Profili di SUV odierni, automobili di varie marche che sembrano tutte uguali

“La civiltà della macchina”, recitava un vecchio slogan pubblicitario dell’Alfa 90, nel 1984. Sembrano passati anni luce da quel periodo poco tecnologico e molto muscoloso. Le automobili suscitavano ancora delle emozioni, e si distinguevano l’una dall’altra inconfondibilmente. Avevano semplicemente carattere. A partire dal dopoguerra, con l’inizio della motorizzazione di massa, i vari modelli esistenti sapevano esprimere energia, agonismo, voglia di correre e di viaggiare. I motori rombavano poderosi mentre gli interni erano davvero spartani: niente plastica e cianfrusaglie inutili: quello che contava era la pedaliera, il volante, e la leva del cambio. Gli automobilisti erano dei veri “driver”, pronti a doversi destreggiarsi tra mille difficoltà, quando la meccanica era fatta solo di bielle, pistoni viti e bulloni. Nessun aggeggio elettronico controllava lo stile di guida, e sbandare in curva era di una semplicità pericolosa. Quando si rompeva la cinghia di trasmissione si usava una calza, quando si ingolfava il carburatore o finiva la batteria si partiva a spinta. Quante macchine a chiedere soccorso nelle corsie di emergenza delle autostrade! Eppure, nonostante tutte queste difficoltà, guidare era un vero piacere perché il pilota diventava tutt’uno con l’auto e il suo compito era semplicemente di “domarla”. Avvertiva tutte le sensazioni, le vibrazioni, i ticchettii, gli sbuffi e i cigolii, come fosse un’orchestra. Erano anni pionieristici.

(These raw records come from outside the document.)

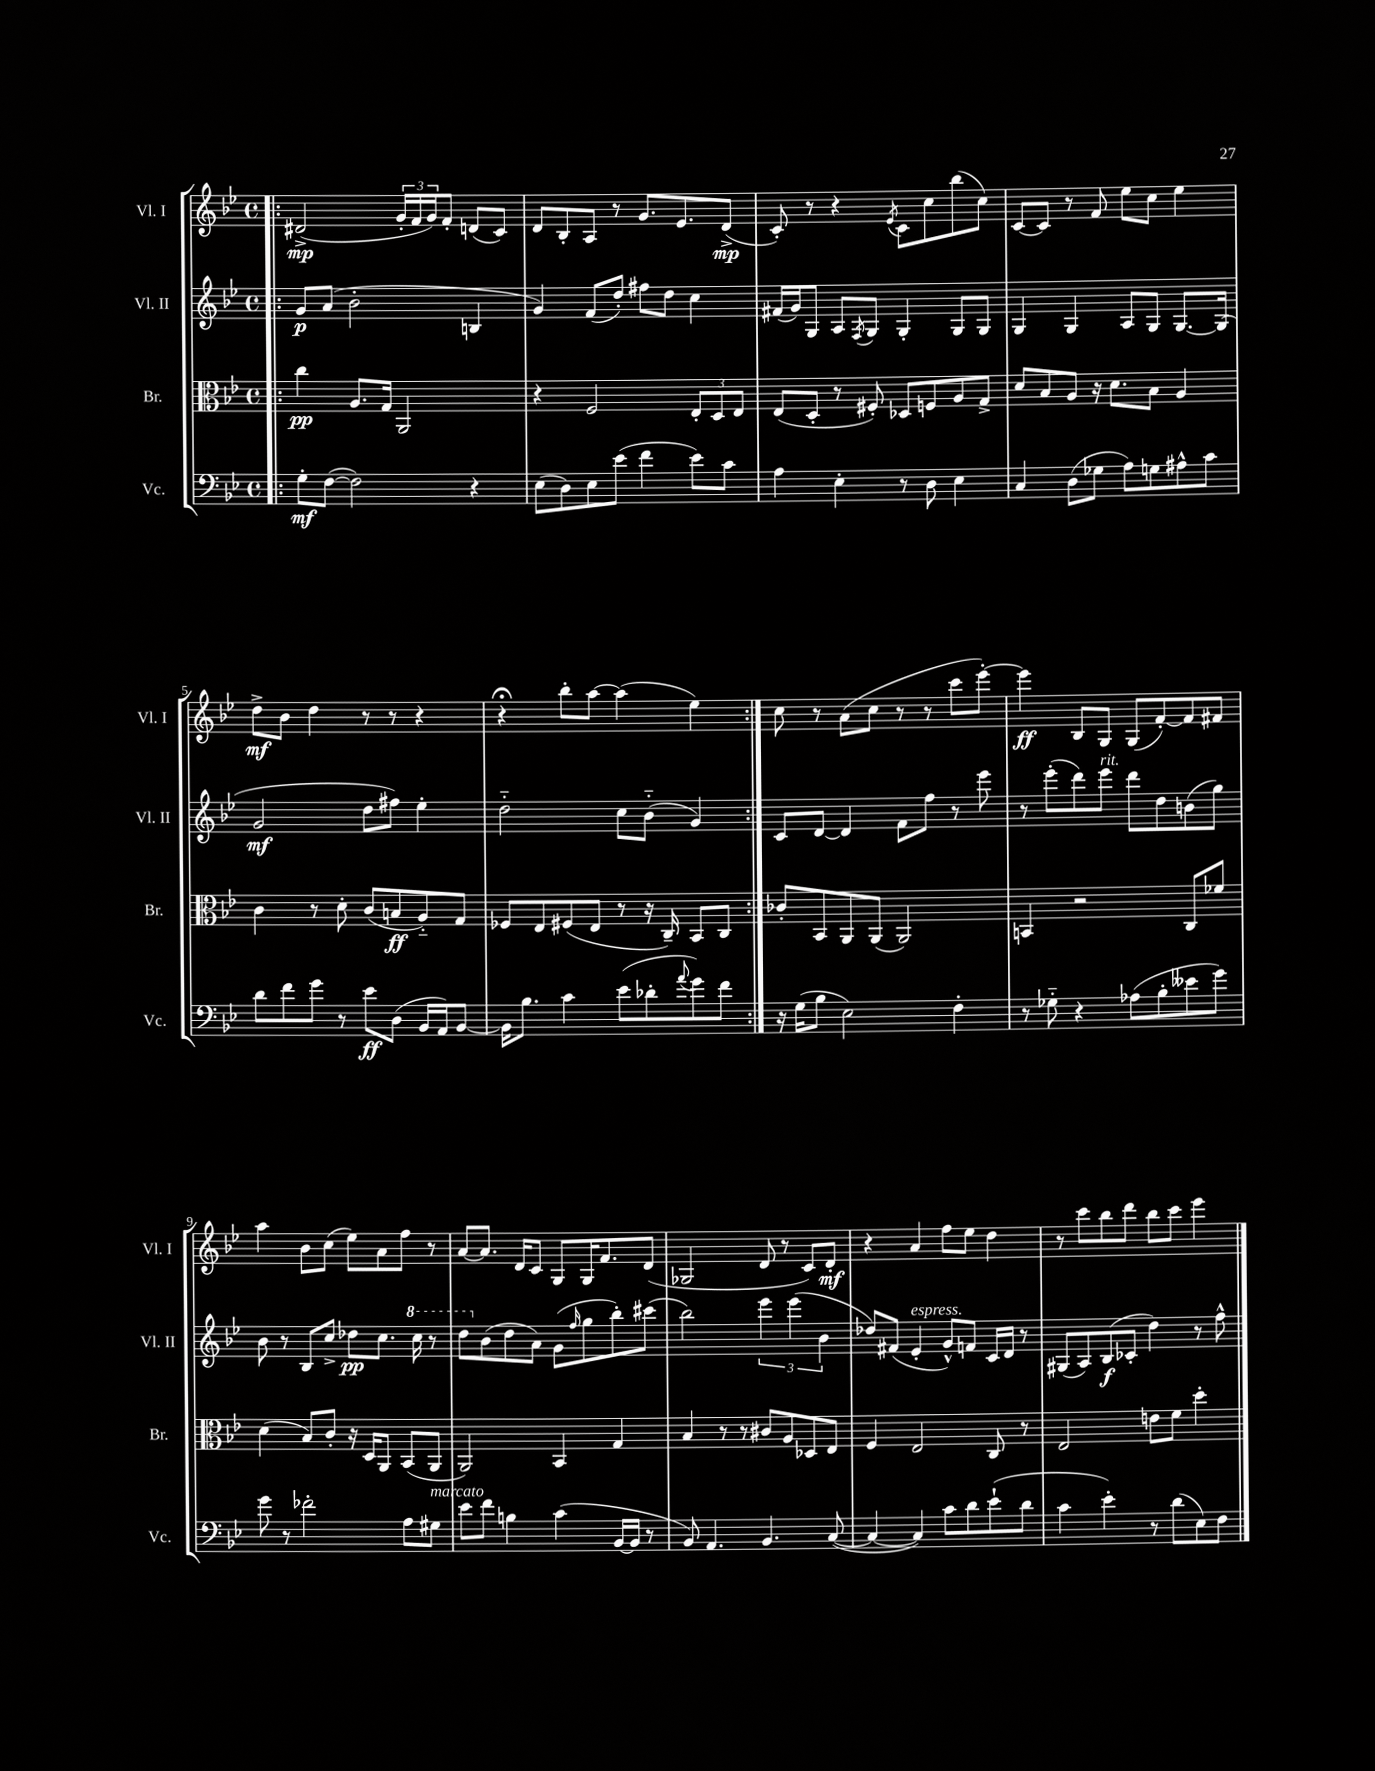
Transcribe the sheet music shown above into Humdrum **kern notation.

**kern	**dynam	**kern	**dynam	**kern	**dynam	**kern	**dynam
*part4	*part4	*part3	*part3	*part2	*part2	*part1	*part1
*staff4	*staff4	*staff3	*staff3	*staff2	*staff2	*staff1	*staff1
*I"Vc.	*	*I"Br.	*	*I"Vl. II	*	*I"Vl. I	*
*I'Vc.	*	*I'Br.	*	*I'Vl. II	*	*I'Vl. I	*
*clefF4	*	*clefC3	*	*clefG2	*	*clefG2	*
*k[b-e-]	*	*k[b-e-]	*	*k[b-e-]	*	*k[b-e-]	*
*M4/4	*	*M4/4	*	*M4/4	*	*M4/4	*
*met(c)	*	*met(c)	*	*met(c)	*	*met(c)	*
=1!|:	=1!|:	=1!|:	=1!|:	=1!|:	=1!|:	=1!|:	=1!|:
8G'\L	mf	4cc\	pp	8g/L	p	(2d#X^/	mp
([8F\J	.	.	.	(8a/J	.	.	.
2F\])	.	8.A/L	.	2b-'\	.	.	.
.	.	16G/Jk	.	.	.	.	.
.	.	2AA/	.	.	.	24g'/LL	.
.	.	.	.	.	.	24f/	.
.	.	.	.	.	.	24g/J)	.
.	.	.	.	.	.	8f'/J	.
4r	.	.	.	4Bn/	.	(8dn/L	.
.	.	.	.	.	.	8c/J)	.
=2	=2	=2	=2	=2	=2	=2	=2
(8E-\L	.	4r	.	4g/)	.	8d/L	.
8D\)	.	.	.	.	.	8B-'/	.
8E-\	.	2F/	.	(8f/L	.	8A/J	.
(8e-\J	.	.	.	8dd'/J)	.	8r	.
4f\	.	.	.	8ff#X\L	.	8.g/L	.
.	.	.	.	8dd\J	.	.	.
.	.	.	.	.	.	8.e-/	.
8e-\L)	.	12E-'/L	.	4cc\	.	.	.
.	.	12D/	.	.	.	.	.
8c\J	.	.	.	.	.	(8d^/J	mp
.	.	12E-/J	.	.	.	.	.
=3	=3	=3	=3	=3	=3	=3	=3
4A\	.	(8E-/L	.	(16f#X/LL	.	8c'/)	.
.	.	.	.	16g/J)	.	.	.
.	.	8D'/J	.	8G/J	.	8r	.
4E-'\	.	8r	.	8A/L	.	4r	.
.	.	.	.	8qF/	.	.	.
.	.	8F#X'/)	.	8G/J	.	.	.
.	.	.	.	.	.	8qe-/	.
8r	.	8D-X/L	.	4G'/	.	8c\L	.
8D\	.	8Fn/	.	.	.	8cc\	.
4E-\	.	8A/	.	8G/L	.	(8bb-\	.
.	.	8G^/J	.	8G/J	.	8cc\J)	.
=4	=4	=4	=4	=4	=4	=4	=4
4C/	.	8d/L	.	4G/	.	[8c/L	.
.	.	8B-/	.	.	.	8c/J]	.
(8D\L	.	8A/J	.	4G/	.	8r	.
8G-X\J	.	16r	.	.	.	8f/	.
.	.	8.d\L	.	.	.	.	.
8A\L)	.	.	.	8A/L	.	8ee-\L	.
8Gn\	.	8B-\J	.	8G/J	.	8cc\J	.
8A#X^^\	.	4A/	.	[8.G/L	.	4ee-\	.
8c\J	.	.	.	.	.	.	.
.	.	.	.	(16G/Jk]	.	.	.
!!LO:LB:g=z
=5	=5	=5	=5	=5	=5	=5	=5
8d\L	.	4c\	.	2g/	mf	8dd^\L	mf
8f\	.	.	.	.	.	8b-\J	.
8g\J	.	8r	.	.	.	4dd\	.
8r	.	8d'\	.	.	.	.	.
8e-\L	ff	(8c/L	.	8dd\L	.	8r	.
(8D\J	.	8Bn/	ff	8ff#X\J)	.	8r	.
16BB-/LL	.	8A/)	.	4ee-'\	.	4r	.
16AA/J)	.	.	.	.	.	.	.
[8BB-/J	.	8G/J	.	.	.	.	.
=6	=6	=6	=6	=6	=6	=6	=6
16BB-\KL]	.	8F-X/L	.	2dd\	.	4r;<	.
8.B-\J	.	.	.	.	.	.	.
.	.	8E-/	.	.	.	.	.
4c\	.	(8F#X/	.	.	.	8bb-'\L	.
.	.	8E-/J	.	.	.	[8aa\J	.
(8e-\L	.	8r	.	8cc\L	.	(4aa\]	.
8d-X'\	.	16r	.	(8b-\J	.	.	.
.	.	16C~/)	.	.	.	.	.
8qqa/	.	.	.	.	.	.	.
8g\)	.	8BB-/L	.	4g/)	.	4ee-\)	.
8f\J	.	8C/J	.	.	.	.	.
=7:|!	=7:|!	=7:|!	=7:|!	=7:|!	=7:|!	=7:|!	=7:|!
16r	.	8c-X'/L	.	8c/L	.	8cc\	.
(16G\KL	.	.	.	.	.	.	.
8B-\J	.	8BB-/	.	[8d/J	.	8r	.
2E-\)	.	8AA/	.	4d/]	.	(8a\L	.
.	.	(8AA/J	.	.	.	8cc\J	.
.	.	2AA/)	.	8f\L	.	8r	.
.	.	.	.	8ff\J	.	8r	.
4F'\	.	.	.	8r	.	8ccc\L	.
.	.	.	.	8eee-\	.	[8eee-'\J)	.
=8	=8	=8	=8	=8	=8	=8	=8
8r	.	4BBn/	.	8r	.	4eee-\]	ff
8G-X\	.	.	.	(8eee-'\L	.	.	.
4r	.	2r	.	8ddd\)	.	8B-/L	.
!	!	!	!	!LO:TX:a:i:t=rit.	!	!	!
.	.	.	.	8eee-\J	.	8G/J	.
(8A-X\L	.	.	.	8ddd\L	.	(8G/L	.
8B-'\	.	.	.	8dd\	.	[8f'/)	.
8e--X\	.	8C/L	.	(8bn\	.	8f/]	.
8g\J)	.	8f-X/J	.	8gg\J)	.	8f#X/J	.
!!LO:LB:g=z
=9	=9	=9	=9	=9	=9	=9	=9
8g\	.	(4d\	.	8b-\	.	4aa\	.
8r	.	.	.	8r	.	.	.
2f-X'\	.	8B-/L)	.	8B-/L	.	8b-\L	.
.	.	8c'/J	.	8cc^/J	.	(8cc\J	.
.	.	16r	.	8dd-X\L	pp	8ee-\L)	.
.	.	16D/KL	.	.	.	.	.
.	.	8AA/J	.	8.cc\J	.	8a\	.
8A\L	.	(8BB-/L	.	.	.	8ff\J	.
*	*	*	*	*8va	*	*	*
.	.	.	.	16ccc\	.	.	.
!LO:TX:a:i:t=marcato	!	!	!	!	!	!	!
8G#X\J	.	8AA/J	.	8r	.	8r	.
=10	=10	=10	=10	=10	=10	=10	=10
8e-\L	.	2AA/)	.	8ddd\L	.	[8a/L	.
*	*	*	*	*X8va	*	*	*
8f\J	.	.	.	(8b-\	.	8.a/J]	.
4Bn\	.	.	.	8dd\	.	.	.
.	.	.	.	.	.	16d/KL	.
.	.	.	.	8a\J)	.	8c/J	.
(4c\	.	4BB-/	.	(8g\L	.	8G/L	.
.	.	.	.	16qqff/	.	.	.
.	.	.	.	8gg\	.	16G/K	.
.	.	.	.	.	.	8.f/	.
[16BB-/LL	.	4G/	.	8bb-'\)	.	.	.
16BB-/JJ]	.	.	.	.	.	.	.
8r	.	.	.	(8ccc#X\J	.	(8d/J	.
=11	=11	=11	=11	=11	=11	=11	=11
8BB-/)	.	4B-/	.	2bb-\)	.	2G-X/	.
4.AA/	.	.	.	.	.	.	.
.	.	8r	.	.	.	.	.
.	.	8r	.	.	.	.	.
4.BB-/	.	8c#X/L	.	6eee-\	.	8d/	.
.	.	8A/	.	.	.	8r	.
.	.	.	.	(6eee-\	.	.	.
.	.	8D-X/	.	.	.	8c/L)	.
.	.	.	.	6b-\	.	.	.
([8C/	.	8E-/J	.	.	.	8d'/J	mf
=12	=12	=12	=12	=12	=12	=12	=12
4C/_	.	4F/	.	8dd-X/L)	.	4r	.
.	.	.	.	(8f#X/J	.	.	.
!	!	!	!	!LO:TX:a:i:t=espress.	!	!	!
4C/])	.	2E-/	.	4e-'/	.	4a/	.
8c\L	.	.	.	8g^^/L)	.	8ff\L	.
8d\	.	.	.	8fn/J	.	8ee-\J	.
(8e-`\	.	8C/	.	16c/LL	.	4dd\	.
.	.	.	.	16d/JJ	.	.	.
8d\J	.	8r	.	8r	.	.	.
=13	=13	=13	=13	=13	=13	=13	=13
4c\	.	2E-/	.	(8G#X/L	.	8r	.
.	.	.	.	8A/)	.	8ccc\L	.
4e-'\)	.	.	.	(8B-/	f	8bb-\	.
.	.	.	.	8c-X'/J	.	8ddd\J	.
8r	.	8en\L	.	4dd\)	.	8bb-\L	.
(8d\L	.	8f\J	.	.	.	8ccc\J	.
8E-\)	.	4dd'\	.	8r	.	4eee-\	.
8F\J	.	.	.	8ff^^\	.	.	.
==	==	==	==	==	==	==	==
*-	*-	*-	*-	*-	*-	*-	*-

Oggi tutto questo sembra follia. Con le macchine “intelligenti”, governate dall’elettronica e dai sensori, guidiamo un ovetto nella bambagia. Le emozioni non esistono quasi più, e pure l’estetica ne soffre: a causa dell’omologazione imperante e delle esigenze del momento, le auto sono quasi tutte decisamente brutte, goffe, sempre più mastodontiche. Siamo nell’era del SUV (Sport Utility Vehicle). Ma quale sport? La parte più emozionante è trovare un posteggio. Ma non è finita. Nella mutazione genetica che porta lentamente ma inesorabilmente all’elettrico, si passa attraverso l’ibrido. Un termine terribile, che definisce un motore convenzionale a combustione coadiuvato da un piccolo motore elettrico. Si dice che serve ad abbattere l’inquinamento. Ma quale ecologia? La parte elettrica dura poco, poi si inquina e si consuma come e più di prima, visto il peso e la mole dell’auto. La domanda che ci dobbiamo porre è la seguente: tra tot anni, quando tutto il parco circolante sarà elettrico con guida autonoma, avrà ancora senso considerare l’acquisto di un’automobile personale? Il futuro ci riserverà delle opzioni migliori, come il noleggio, la condivisione, e l’uso intensivo e sistematico dei mezzi pubblici. Fine di un’era – come nei primi del ‘900 finì l’era dei cavalli e delle carrozze.